Retrieval practice is a powerful tool. But like all powerful tools, it requires careful judgement. The enthusiasm of the evidence-informed movement has spread the strategy widely. The next task is to ensure it’s being used in ways that are consistent with, and supported by the evidence.




Hi Carl. I found myself tripping over the early paragraph re the student who has 'read something once and understood 60%.'
You mention that asking this student to close the book and (attempt to) retrieve is 'floundering' rather than learning.

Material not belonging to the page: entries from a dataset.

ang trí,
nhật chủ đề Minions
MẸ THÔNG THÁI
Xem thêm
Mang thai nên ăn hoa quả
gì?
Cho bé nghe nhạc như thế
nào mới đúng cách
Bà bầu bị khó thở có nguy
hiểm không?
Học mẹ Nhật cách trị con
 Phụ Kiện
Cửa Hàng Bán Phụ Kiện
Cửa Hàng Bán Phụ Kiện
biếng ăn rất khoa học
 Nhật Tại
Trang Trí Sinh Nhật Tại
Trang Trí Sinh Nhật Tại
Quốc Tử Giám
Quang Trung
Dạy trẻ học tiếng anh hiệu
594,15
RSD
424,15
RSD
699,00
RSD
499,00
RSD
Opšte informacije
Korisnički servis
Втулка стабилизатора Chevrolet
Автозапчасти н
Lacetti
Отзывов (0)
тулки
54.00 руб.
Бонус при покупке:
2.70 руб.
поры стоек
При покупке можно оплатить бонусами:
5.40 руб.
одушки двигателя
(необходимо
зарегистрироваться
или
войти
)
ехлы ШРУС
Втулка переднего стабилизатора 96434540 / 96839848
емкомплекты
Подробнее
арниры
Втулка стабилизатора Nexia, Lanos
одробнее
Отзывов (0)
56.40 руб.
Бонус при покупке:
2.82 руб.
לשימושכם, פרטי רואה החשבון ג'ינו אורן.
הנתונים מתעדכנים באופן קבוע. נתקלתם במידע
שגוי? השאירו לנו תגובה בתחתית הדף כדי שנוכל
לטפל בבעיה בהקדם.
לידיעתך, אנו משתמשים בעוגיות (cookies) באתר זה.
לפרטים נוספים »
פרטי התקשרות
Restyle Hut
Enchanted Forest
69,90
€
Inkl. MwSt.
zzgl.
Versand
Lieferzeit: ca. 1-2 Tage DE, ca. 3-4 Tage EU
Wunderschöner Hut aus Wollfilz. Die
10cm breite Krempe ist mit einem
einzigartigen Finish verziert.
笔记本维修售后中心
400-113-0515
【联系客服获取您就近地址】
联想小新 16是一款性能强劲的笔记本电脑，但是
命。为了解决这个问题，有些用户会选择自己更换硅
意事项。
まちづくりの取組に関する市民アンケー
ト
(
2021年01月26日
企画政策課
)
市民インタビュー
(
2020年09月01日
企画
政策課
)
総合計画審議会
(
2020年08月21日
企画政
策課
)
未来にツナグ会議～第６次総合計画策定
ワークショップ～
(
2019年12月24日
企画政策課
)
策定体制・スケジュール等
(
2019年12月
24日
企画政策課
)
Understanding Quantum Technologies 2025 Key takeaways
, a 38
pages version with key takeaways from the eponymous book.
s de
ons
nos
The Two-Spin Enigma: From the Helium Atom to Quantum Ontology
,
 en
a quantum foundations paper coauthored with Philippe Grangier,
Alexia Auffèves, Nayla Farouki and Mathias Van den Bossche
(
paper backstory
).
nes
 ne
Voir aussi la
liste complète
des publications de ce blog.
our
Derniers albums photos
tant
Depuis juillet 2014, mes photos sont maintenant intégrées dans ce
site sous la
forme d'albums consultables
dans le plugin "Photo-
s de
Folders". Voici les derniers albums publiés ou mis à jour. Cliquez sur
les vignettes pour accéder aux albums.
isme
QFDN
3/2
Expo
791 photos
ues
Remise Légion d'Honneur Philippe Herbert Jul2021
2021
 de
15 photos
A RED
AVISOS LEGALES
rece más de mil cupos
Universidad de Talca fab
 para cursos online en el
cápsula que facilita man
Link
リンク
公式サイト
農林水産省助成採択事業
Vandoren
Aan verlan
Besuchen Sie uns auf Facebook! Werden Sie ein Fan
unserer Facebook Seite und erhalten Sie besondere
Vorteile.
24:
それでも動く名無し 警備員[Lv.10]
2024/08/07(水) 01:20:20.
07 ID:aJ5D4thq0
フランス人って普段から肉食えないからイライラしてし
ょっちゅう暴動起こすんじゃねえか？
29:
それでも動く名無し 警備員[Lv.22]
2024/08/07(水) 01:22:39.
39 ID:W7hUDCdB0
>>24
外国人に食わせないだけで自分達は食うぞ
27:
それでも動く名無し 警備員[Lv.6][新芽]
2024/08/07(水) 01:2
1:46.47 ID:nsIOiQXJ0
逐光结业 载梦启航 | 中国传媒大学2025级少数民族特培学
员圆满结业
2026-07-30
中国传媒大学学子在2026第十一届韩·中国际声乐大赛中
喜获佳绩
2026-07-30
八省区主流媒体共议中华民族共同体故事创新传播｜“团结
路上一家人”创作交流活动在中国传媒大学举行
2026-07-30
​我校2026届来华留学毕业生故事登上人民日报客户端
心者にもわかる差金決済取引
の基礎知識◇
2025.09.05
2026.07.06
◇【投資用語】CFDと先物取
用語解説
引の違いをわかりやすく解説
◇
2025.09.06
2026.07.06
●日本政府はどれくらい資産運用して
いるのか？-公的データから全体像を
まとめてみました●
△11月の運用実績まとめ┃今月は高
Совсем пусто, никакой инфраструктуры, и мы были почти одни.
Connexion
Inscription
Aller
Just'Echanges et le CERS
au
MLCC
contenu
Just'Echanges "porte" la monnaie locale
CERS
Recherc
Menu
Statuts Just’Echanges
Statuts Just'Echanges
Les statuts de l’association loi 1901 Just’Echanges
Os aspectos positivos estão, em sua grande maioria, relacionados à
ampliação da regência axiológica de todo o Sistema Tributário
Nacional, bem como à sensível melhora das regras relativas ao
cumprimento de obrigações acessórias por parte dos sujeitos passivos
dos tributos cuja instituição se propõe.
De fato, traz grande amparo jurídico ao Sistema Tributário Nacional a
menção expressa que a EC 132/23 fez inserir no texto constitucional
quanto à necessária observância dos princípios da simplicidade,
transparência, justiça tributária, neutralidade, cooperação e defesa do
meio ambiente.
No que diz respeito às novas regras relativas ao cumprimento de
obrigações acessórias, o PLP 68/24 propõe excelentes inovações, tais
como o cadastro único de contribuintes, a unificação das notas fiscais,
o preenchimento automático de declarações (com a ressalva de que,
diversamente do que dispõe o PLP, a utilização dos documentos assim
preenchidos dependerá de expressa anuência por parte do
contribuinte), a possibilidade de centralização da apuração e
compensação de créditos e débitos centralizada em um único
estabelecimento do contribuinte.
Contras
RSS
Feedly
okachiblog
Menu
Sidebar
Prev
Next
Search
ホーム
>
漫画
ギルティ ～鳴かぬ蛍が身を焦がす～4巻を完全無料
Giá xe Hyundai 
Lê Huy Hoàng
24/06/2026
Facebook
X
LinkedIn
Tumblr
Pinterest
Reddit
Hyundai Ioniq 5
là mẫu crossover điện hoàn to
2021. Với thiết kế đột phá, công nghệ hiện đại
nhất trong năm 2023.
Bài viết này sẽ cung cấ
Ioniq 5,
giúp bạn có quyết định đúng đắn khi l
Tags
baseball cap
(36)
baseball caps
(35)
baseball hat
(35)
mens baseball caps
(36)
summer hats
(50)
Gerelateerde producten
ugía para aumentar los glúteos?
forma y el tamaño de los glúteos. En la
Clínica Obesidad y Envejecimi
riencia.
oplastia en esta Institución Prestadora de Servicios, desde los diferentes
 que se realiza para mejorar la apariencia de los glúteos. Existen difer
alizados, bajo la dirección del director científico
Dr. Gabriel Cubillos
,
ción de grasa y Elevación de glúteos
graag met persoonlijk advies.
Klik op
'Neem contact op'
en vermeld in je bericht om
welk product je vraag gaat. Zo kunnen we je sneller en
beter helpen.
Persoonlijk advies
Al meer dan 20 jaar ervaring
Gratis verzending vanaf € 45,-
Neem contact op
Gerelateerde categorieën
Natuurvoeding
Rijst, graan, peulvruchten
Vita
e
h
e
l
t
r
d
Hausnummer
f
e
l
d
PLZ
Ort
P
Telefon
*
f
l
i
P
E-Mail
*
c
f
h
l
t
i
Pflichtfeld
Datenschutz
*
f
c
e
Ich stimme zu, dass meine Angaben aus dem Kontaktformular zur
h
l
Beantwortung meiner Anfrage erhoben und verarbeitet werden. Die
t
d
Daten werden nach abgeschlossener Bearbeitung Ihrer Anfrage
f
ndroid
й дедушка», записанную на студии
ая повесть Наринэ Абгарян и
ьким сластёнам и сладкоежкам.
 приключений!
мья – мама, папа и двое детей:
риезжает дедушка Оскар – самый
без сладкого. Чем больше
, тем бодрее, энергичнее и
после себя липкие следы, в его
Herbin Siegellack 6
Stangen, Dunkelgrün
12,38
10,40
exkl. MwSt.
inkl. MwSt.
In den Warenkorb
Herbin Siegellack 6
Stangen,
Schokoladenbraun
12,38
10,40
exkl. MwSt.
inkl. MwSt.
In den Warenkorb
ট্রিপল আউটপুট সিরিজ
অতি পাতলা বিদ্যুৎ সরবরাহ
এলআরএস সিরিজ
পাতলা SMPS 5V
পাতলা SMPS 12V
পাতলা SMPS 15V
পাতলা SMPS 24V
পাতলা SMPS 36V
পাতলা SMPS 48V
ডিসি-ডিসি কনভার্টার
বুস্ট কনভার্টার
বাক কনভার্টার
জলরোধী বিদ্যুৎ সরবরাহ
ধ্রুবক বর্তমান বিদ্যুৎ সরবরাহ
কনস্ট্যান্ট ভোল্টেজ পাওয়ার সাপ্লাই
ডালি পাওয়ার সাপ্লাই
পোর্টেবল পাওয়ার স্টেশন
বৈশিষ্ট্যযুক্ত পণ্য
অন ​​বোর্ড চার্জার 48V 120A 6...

However, doesn't this contradict the research?
My understanding of the literature (and my longtime experience with Anki) is that the struggle to retrieve fuzzy, partially-encoded material (i.e., that 60%) is exactly what prevents the 'illusion of competence.' If we wait until encoding is 'secure' (near 100%) before we test, aren't we missing the biggest ROI window for retrieval?
Surely identifying the 40% we don't know via a failed retrieval attempt is more valuable than just re-reading the text?
Essentially, the paragraph seems to go against most of my reading and understanding: that testing is not only good, but is literally learning in-and-of-itself.
Did I misinterpret?
--
P.S. I've just read the Redifer paper, and I'm not sure about it. Asking students to 'free recall' a very heavy/dense 2,500-word academic article after a single 15-minute read seems less like a fair test of retrieval practice and more like a 'working memory torture test' that was destined to cause overload.
There is so much to mine in this piece, but I'll begin with a statement that goes to the heart of the knowledge building vs. strategy instruction debate, which has created a false binary. We use literary works and knowledge-rich texts to guide students toward understanding by engaging them in interpretation, analysis, and synthesis. The knowledge in the piece is the "what" we teach; making sense of it is the "how" we teach.
"An interpretation of a novel, an analysis of historical causation, a synthesis of competing theoretical perspectives; these are not items stored in memory awaiting collection. They must be constructed in the moment, assembled from understanding rather than retrieved from storage."